Based on two prototypes she developed in her graduate project, Tsang continued to refine the industrial pants named “3.0 Industrial Athlete Pants” with the help of three steel fixers, Em Pong, Ka Wai and Stone, who she met during a lunch break in front of a convenience store in Tsuen Wan in 2021.

The three workers told her about their feedback on the wearing experience during their lunch and cigarette breaks.

Using a breathable and moisture-wicking nylon material, the “3.0 Industrial Athlete Pants” are much more lightweight and dirt-proof than traditional woven fabric pants. The adjustable waistband design also wittily helps workers avoid “builder’s bum” by providing a snug hug around the waist.

On May 27, 2022, Tsang launched the new collection on

In less than two months’ time, she received a total of HK$188,730 (US$24042.73) from 98 backers, successfully bringing her collection to life.
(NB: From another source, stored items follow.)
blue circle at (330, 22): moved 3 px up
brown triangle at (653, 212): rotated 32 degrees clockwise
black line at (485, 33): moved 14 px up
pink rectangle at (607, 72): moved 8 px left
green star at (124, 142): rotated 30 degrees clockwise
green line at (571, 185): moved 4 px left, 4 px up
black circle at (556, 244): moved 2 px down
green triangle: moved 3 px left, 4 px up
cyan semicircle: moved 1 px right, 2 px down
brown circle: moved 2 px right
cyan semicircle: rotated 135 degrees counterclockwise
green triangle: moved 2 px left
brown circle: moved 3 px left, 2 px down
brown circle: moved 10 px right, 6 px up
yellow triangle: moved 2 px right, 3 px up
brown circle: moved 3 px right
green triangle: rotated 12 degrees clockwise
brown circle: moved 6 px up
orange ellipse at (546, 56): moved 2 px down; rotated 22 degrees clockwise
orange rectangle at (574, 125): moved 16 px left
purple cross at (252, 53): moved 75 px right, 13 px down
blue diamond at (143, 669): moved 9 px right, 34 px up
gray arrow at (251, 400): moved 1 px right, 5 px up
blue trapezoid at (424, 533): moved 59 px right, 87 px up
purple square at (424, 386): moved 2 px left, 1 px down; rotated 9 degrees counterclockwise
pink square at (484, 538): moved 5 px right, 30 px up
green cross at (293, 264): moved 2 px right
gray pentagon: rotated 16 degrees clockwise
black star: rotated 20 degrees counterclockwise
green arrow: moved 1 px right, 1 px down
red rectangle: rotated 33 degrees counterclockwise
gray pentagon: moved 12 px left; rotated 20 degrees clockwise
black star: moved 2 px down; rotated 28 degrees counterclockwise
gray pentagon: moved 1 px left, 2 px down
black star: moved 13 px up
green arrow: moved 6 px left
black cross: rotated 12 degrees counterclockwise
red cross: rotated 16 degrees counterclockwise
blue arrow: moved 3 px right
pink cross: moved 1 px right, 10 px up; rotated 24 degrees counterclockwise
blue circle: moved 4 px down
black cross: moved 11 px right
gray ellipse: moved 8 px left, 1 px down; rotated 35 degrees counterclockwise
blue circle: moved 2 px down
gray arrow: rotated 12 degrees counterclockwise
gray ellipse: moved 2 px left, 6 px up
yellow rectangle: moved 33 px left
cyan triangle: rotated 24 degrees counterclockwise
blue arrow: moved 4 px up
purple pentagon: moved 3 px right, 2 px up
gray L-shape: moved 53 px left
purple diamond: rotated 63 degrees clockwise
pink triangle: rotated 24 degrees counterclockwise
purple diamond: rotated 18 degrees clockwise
The industrial pants have started manufacturing and are expected to reach customers in December 2022.

Yet her beloved father and her muse will not be wearing her designs.  

“I would have wanted my dad to try them on for me, but he could not even fit into the largest size. He has gotten a ‘dad bod’ after his retirement,” the designer says with a giggle.

“Of course, he no longer has an athletic physique as he used to, but his endurance and perseverance make him an industrial athlete for life,” she adds.